**What to do**
Please restate the following records word for word.

(Dataset entries)
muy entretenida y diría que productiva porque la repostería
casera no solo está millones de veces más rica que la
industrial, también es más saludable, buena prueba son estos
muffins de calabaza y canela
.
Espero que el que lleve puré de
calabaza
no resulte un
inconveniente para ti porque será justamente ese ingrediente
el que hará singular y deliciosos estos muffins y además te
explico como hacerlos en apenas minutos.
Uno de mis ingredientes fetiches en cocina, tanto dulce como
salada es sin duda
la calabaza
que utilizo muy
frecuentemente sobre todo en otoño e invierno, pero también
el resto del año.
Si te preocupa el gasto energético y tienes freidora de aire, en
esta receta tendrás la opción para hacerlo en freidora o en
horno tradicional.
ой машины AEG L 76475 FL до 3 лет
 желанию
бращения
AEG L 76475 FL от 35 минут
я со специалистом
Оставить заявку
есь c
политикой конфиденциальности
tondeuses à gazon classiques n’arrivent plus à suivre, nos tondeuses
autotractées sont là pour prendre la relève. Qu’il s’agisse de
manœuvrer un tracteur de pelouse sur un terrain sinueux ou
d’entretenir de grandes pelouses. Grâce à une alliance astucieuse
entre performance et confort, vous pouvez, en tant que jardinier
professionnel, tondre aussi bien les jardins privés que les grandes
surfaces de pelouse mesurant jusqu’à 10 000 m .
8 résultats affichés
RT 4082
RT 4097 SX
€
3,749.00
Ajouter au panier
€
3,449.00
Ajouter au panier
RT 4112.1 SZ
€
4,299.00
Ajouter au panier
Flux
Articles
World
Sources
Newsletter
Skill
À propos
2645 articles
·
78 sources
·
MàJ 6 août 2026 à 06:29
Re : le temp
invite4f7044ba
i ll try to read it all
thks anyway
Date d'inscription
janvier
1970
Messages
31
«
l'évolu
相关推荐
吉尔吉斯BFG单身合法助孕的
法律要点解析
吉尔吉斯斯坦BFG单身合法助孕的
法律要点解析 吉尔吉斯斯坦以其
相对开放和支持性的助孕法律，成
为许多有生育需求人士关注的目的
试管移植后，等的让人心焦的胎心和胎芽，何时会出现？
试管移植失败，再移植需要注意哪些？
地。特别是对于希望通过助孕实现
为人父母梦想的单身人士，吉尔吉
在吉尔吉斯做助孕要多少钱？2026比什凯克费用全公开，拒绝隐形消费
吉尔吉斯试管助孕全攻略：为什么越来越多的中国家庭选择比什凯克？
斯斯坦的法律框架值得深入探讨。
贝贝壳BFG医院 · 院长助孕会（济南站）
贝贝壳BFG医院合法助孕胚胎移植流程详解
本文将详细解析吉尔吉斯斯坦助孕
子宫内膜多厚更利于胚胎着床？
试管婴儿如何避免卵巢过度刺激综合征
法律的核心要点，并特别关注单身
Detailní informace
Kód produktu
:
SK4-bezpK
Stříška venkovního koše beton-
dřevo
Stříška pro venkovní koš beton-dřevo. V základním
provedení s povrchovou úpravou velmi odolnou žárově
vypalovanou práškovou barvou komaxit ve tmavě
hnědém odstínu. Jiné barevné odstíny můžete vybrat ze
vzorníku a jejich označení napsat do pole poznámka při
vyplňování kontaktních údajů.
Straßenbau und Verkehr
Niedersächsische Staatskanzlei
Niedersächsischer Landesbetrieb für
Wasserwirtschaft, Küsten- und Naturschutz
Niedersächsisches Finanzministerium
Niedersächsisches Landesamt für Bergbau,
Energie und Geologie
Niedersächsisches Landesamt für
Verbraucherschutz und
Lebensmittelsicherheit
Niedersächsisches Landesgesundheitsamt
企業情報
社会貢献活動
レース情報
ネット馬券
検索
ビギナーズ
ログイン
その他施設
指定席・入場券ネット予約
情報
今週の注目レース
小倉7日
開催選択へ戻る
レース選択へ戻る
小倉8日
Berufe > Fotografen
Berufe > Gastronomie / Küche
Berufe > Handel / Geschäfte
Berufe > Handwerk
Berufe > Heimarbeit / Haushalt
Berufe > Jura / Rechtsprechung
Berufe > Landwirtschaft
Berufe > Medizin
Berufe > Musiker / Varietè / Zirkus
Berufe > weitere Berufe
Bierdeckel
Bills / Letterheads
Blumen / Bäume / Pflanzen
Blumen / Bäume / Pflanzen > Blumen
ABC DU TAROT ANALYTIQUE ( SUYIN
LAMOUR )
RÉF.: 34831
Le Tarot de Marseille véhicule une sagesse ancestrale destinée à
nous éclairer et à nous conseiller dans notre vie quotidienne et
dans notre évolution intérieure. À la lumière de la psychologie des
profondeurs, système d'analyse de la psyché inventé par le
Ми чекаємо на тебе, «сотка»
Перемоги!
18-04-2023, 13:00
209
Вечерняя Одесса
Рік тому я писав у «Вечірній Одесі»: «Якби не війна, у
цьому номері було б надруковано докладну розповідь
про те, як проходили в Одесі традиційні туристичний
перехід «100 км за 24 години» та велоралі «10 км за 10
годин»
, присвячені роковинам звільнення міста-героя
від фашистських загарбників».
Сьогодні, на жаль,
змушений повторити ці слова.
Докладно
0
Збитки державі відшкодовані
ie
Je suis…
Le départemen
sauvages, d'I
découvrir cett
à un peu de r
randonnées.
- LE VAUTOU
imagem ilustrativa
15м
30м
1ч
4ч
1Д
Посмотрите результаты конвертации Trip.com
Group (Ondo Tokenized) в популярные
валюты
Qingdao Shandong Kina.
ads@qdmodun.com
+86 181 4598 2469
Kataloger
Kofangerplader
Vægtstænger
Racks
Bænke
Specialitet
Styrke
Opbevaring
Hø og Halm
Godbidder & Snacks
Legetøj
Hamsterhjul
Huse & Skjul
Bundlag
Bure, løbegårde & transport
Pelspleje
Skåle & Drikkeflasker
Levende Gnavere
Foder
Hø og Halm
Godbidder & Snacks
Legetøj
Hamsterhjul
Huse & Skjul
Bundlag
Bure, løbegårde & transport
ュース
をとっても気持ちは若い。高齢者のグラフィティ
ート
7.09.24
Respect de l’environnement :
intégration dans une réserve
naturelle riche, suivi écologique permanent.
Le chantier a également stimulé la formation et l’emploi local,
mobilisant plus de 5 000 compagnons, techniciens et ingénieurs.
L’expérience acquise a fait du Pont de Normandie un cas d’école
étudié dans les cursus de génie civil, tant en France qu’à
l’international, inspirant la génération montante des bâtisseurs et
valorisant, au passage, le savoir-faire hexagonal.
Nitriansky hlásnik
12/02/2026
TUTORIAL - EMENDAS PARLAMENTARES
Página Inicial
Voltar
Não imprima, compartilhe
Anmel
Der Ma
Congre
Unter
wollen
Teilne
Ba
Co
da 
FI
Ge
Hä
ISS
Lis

**Answer area**
muy entretenida y diría que productiva porque la repostería
casera no solo está millones de veces más rica que la
industrial, también es más saludable, buena prueba son estos
muffins de calabaza y canela
.
Espero que el que lleve puré de
calabaza
no resulte un
inconveniente para ti porque será justamente ese ingrediente
el que hará singular y deliciosos estos muffins y además te
explico como hacerlos en apenas minutos.
Uno de mis ingredientes fetiches en cocina, tanto dulce como
salada es sin duda
la calabaza
que utilizo muy
frecuentemente sobre todo en otoño e invierno, pero también
el resto del año.
Si te preocupa el gasto energético y tienes freidora de aire, en
esta receta tendrás la opción para hacerlo en freidora o en
horno tradicional.
ой машины AEG L 76475 FL до 3 лет
 желанию
бращения
AEG L 76475 FL от 35 минут
я со специалистом
Оставить заявку
есь c
политикой конфиденциальности
tondeuses à gazon classiques n’arrivent plus à suivre, nos tondeuses
autotractées sont là pour prendre la relève. Qu’il s’agisse de
manœuvrer un tracteur de pelouse sur un terrain sinueux ou
d’entretenir de grandes pelouses. Grâce à une alliance astucieuse
entre performance et confort, vous pouvez, en tant que jardinier
professionnel, tondre aussi bien les jardins privés que les grandes
surfaces de pelouse mesurant jusqu’à 10 000 m .
8 résultats affichés
RT 4082
RT 4097 SX
€
3,749.00
Ajouter au panier
€
3,449.00
Ajouter au panier
RT 4112.1 SZ
€
4,299.00
Ajouter au panier
Flux
Articles
World
Sources
Newsletter
Skill
À propos
2645 articles
·
78 sources
·
MàJ 6 août 2026 à 06:29
Re : le temp
invite4f7044ba
i ll try to read it all
thks anyway
Date d'inscription
janvier
1970
Messages
31
«
l'évolu
相关推荐
吉尔吉斯BFG单身合法助孕的
法律要点解析
吉尔吉斯斯坦BFG单身合法助孕的
法律要点解析 吉尔吉斯斯坦以其
相对开放和支持性的助孕法律，成
为许多有生育需求人士关注的目的
试管移植后，等的让人心焦的胎心和胎芽，何时会出现？
试管移植失败，再移植需要注意哪些？
地。特别是对于希望通过助孕实现
为人父母梦想的单身人士，吉尔吉
在吉尔吉斯做助孕要多少钱？2026比什凯克费用全公开，拒绝隐形消费
吉尔吉斯试管助孕全攻略：为什么越来越多的中国家庭选择比什凯克？
斯斯坦的法律框架值得深入探讨。
贝贝壳BFG医院 · 院长助孕会（济南站）
贝贝壳BFG医院合法助孕胚胎移植流程详解
本文将详细解析吉尔吉斯斯坦助孕
子宫内膜多厚更利于胚胎着床？
试管婴儿如何避免卵巢过度刺激综合征
法律的核心要点，并特别关注单身
Detailní informace
Kód produktu
:
SK4-bezpK
Stříška venkovního koše beton-
dřevo
Stříška pro venkovní koš beton-dřevo. V základním
provedení s povrchovou úpravou velmi odolnou žárově
vypalovanou práškovou barvou komaxit ve tmavě
hnědém odstínu. Jiné barevné odstíny můžete vybrat ze
vzorníku a jejich označení napsat do pole poznámka při
vyplňování kontaktních údajů.
Straßenbau und Verkehr
Niedersächsische Staatskanzlei
Niedersächsischer Landesbetrieb für
Wasserwirtschaft, Küsten- und Naturschutz
Niedersächsisches Finanzministerium
Niedersächsisches Landesamt für Bergbau,
Energie und Geologie
Niedersächsisches Landesamt für
Verbraucherschutz und
Lebensmittelsicherheit
Niedersächsisches Landesgesundheitsamt
企業情報
社会貢献活動
レース情報
ネット馬券
検索
ビギナーズ
ログイン
その他施設
指定席・入場券ネット予約
情報
今週の注目レース
小倉7日
開催選択へ戻る
レース選択へ戻る
小倉8日
Berufe > Fotografen
Berufe > Gastronomie / Küche
Berufe > Handel / Geschäfte
Berufe > Handwerk
Berufe > Heimarbeit / Haushalt
Berufe > Jura / Rechtsprechung
Berufe > Landwirtschaft
Berufe > Medizin
Berufe > Musiker / Varietè / Zirkus
Berufe > weitere Berufe
Bierdeckel
Bills / Letterheads
Blumen / Bäume / Pflanzen
Blumen / Bäume / Pflanzen > Blumen
ABC DU TAROT ANALYTIQUE ( SUYIN
LAMOUR )
RÉF.: 34831
Le Tarot de Marseille véhicule une sagesse ancestrale destinée à
nous éclairer et à nous conseiller dans notre vie quotidienne et
dans notre évolution intérieure. À la lumière de la psychologie des
profondeurs, système d'analyse de la psyché inventé par le
Ми чекаємо на тебе, «сотка»
Перемоги!
18-04-2023, 13:00
209
Вечерняя Одесса
Рік тому я писав у «Вечірній Одесі»: «Якби не війна, у
цьому номері було б надруковано докладну розповідь
про те, як проходили в Одесі традиційні туристичний
перехід «100 км за 24 години» та велоралі «10 км за 10
годин»
, присвячені роковинам звільнення міста-героя
від фашистських загарбників».
Сьогодні, на жаль,
змушений повторити ці слова.
Докладно
0
Збитки державі відшкодовані
ie
Je suis…
Le départemen
sauvages, d'I
découvrir cett
à un peu de r
randonnées.
- LE VAUTOU
imagem ilustrativa
15м
30м
1ч
4ч
1Д
Посмотрите результаты конвертации Trip.com
Group (Ondo Tokenized) в популярные
валюты
Qingdao Shandong Kina.
ads@qdmodun.com
+86 181 4598 2469
Kataloger
Kofangerplader
Vægtstænger
Racks
Bænke
Specialitet
Styrke
Opbevaring
Hø og Halm
Godbidder & Snacks
Legetøj
Hamsterhjul
Huse & Skjul
Bundlag
Bure, løbegårde & transport
Pelspleje
Skåle & Drikkeflasker
Levende Gnavere
Foder
Hø og Halm
Godbidder & Snacks
Legetøj
Hamsterhjul
Huse & Skjul
Bundlag
Bure, løbegårde & transport
ュース
をとっても気持ちは若い。高齢者のグラフィティ
ート
7.09.24
Respect de l’environnement :
intégration dans une réserve
naturelle riche, suivi écologique permanent.
Le chantier a également stimulé la formation et l’emploi local,
mobilisant plus de 5 000 compagnons, techniciens et ingénieurs.
L’expérience acquise a fait du Pont de Normandie un cas d’école
étudié dans les cursus de génie civil, tant en France qu’à
l’international, inspirant la génération montante des bâtisseurs et
valorisant, au passage, le savoir-faire hexagonal.
Nitriansky hlásnik
12/02/2026
TUTORIAL - EMENDAS PARLAMENTARES
Página Inicial
Voltar
Não imprima, compartilhe
Anmel
Der Ma
Congre
Unter
wollen
Teilne
Ba
Co
da 
FI
Ge
Hä
ISS
Lis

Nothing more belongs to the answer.